Viajantes, detetives e estrangeiros

Em postagem anterior (veja links abaixo) descrevíamos como a indústria de entretenimento expressa a subjetividade contemporânea em torno de três personagens arquetípicos: o viajante, o detetive e o estrangeiroTrês personagens protagonistas da pós-modernidade. Em suas narrativas aparecem, em geral, como prisioneiros em um universo hostil, estrangeiros dentro do seu próprio país, uma estranha sensação de deslocamento, de não fazer parte de um mundo decadente e corrompido.

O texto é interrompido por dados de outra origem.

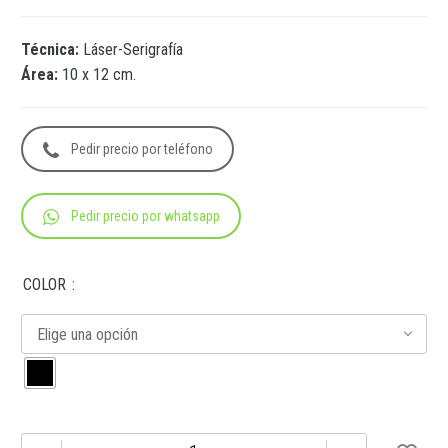
Técnica:
Láser-Serigrafía
Área:
10 x 12 cm.
Pedir precio por teléfono
Pedir precio por whatsapp
COLOR
Elige una opción
HR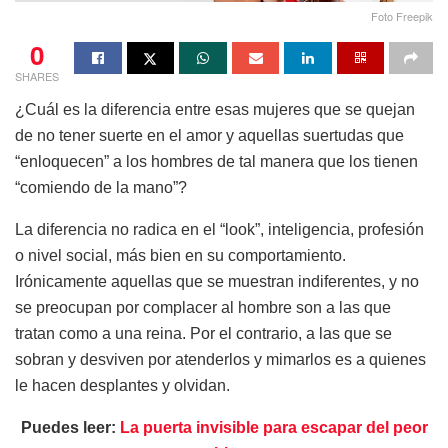
Foto Freepik
0
SHARES
¿Cuál es la diferencia entre esas mujeres que se quejan
de no tener suerte en el amor y aquellas suertudas que
“enloquecen” a los hombres de tal manera que los tienen
“comiendo de la mano”?
La diferencia no radica en el “look”, inteligencia, profesión
o nivel social, más bien en su comportamiento.
Irónicamente aquellas que se muestran indiferentes, y no
se preocupan por complacer al hombre son a las que
tratan como a una reina. Por el contrario, a las que se
sobran y desviven por atenderlos y mimarlos es a quienes
le hacen desplantes y olvidan.
Puedes leer:
La puerta invisible para escapar del peor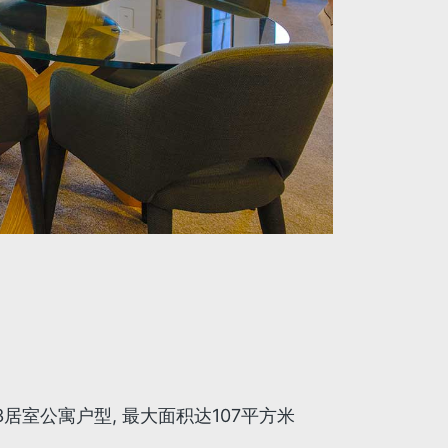
和3居室公寓户型, 最大面积达107平方米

Em “Safety Not Guaranteed” claramente os protagonistas se estruturam em torno desse conjunto arquetípico. Para começar, todos são estrangeiros: melancólicos, a estranha sensação de deslocamento e alienação os torna habilitados em perceber o estranho e o bizarro em um ambiente familiar e comum. Por isso o filme oferece insights reveladores do estranhamento de pessoas em relação ao mundo moderno e nas maneiras de escapar e expressar seu descontentamento.

Ao mesmo tempo são detetives: assim como no clássico personagem do detetive nos antigos filmes noir, ao investigar as origens e motivações de um bizarro anúncio os repórteres do jornal de Seattle descobrirão que aquilo tem uma relação existencial com suas próprias vidas. Na verdade, toda a investigação irá se reverter em uma jornada de autoconhecimento.

No final, a promessa da viagem temporal como promissora grande fuga de uma realidade de alienação e descontentamento. Essa parece ser a novidade que “Safety Not Guaranteed” oferece ao tema viagem no tempo: a possível viagem não é uma promessa de “segunda chance”, mas simplesmente a grande escapada da rotina vazia e sem sentido.